Leff hopes that audiences laugh during “The Thanksgiving Play” – but also that they leave the show with plenty to think about.

That jibes with how FastHorse wants audiences to react. Here’s how she put it in a 2019 interview in American Theatre magazine:

“What I aim for is trying to change how an individual thinks. The work that I do in my plays is a constant calibration, moment to moment, to help audiences feel like they’re going down a familiar synapse pattern, feel they can empathize — and then disrupt that in a way they don’t know how to deal with. … So I throw things at them they don’t know how to deal with, and in a way which forces their brain to go searching around in those little synapse patterns, trying to find something that matches. And hopefully they don’t, which means they’re going to have to talk about it and think about it. That’s what I’m trying to do. I’m just trying to create a thinking pattern change in one individual each night.”

If You Go

WHAT: “The Thanksgiving Play,” by Larissa FastHorse, a production of the Majestic Readers’ Theatre Company.

WHEN: 7:30 p.m. Saturday, Nov. 27 and 2:30 p.m. Sunday, Nov. 28. The Sunday show will include a talkback session with the cast, director Robert Leff and scholars from Oregon State University’s Kaku-Ixt Manu Ina Haws Cultural Center, including center director Luhui Whitebear, to discuss the play and its themes. The performances, including the Sunday afternoon talkback session, will be streamed on the Majestic’s website on Dec. 4 and 5.

WHERE: The Majestic Theatre, 115 SW Second St., Corvallis.
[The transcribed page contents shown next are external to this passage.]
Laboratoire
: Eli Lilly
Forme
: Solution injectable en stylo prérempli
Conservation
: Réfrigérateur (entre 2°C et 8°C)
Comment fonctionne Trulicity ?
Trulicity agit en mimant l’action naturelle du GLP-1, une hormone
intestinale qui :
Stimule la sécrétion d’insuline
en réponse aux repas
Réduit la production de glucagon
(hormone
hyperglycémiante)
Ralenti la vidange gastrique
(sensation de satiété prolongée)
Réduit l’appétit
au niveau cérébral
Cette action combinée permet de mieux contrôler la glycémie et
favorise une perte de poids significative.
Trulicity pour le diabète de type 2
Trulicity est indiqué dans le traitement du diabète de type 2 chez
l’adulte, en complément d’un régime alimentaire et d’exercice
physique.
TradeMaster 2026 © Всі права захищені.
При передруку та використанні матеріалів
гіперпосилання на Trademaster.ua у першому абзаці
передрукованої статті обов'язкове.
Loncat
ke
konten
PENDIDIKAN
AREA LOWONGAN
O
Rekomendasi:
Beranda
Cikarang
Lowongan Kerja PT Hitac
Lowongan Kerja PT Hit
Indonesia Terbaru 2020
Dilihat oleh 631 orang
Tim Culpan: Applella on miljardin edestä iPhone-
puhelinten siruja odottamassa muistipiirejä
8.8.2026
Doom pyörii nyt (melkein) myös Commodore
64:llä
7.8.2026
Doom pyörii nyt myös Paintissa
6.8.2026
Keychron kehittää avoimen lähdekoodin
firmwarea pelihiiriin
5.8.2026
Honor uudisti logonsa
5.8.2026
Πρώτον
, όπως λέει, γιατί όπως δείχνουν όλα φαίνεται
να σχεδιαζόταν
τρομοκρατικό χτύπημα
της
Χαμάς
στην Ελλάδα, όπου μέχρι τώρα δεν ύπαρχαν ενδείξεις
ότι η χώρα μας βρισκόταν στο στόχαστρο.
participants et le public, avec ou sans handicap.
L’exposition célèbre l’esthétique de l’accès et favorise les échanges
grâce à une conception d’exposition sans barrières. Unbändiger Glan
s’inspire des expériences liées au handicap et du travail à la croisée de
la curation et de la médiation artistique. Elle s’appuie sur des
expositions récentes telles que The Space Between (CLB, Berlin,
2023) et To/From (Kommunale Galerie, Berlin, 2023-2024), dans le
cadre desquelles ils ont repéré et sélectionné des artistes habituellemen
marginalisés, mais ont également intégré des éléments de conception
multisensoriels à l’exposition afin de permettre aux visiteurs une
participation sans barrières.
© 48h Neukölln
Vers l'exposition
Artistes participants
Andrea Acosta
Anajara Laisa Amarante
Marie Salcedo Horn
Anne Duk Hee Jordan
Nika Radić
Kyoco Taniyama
HOW MUCH: Tickets are $11, $16 and $21; click here to order.

STREAMING: A streaming version of the show, including the Sunday afternoon talkback session, will be available on Dec. 4 and 5. Tickets for the streaming version are $11; click here for details.

CAST AND CREW: Robert Leff is the director. Cast members include Stephanie Wilson, Nikolai Kassatkin, Patrick Leathrum and LuZena Donell.

OF NOTE: The play is suitable for adults and high school students; it’s not appropriate for younger children. The play includes violence, sexual situations, racially insensitive language, racism and mention of suicide. Attendees will have to show proof of vaccination or a recent negative COVID test to enter the theater. Masks are required in indoor spaces.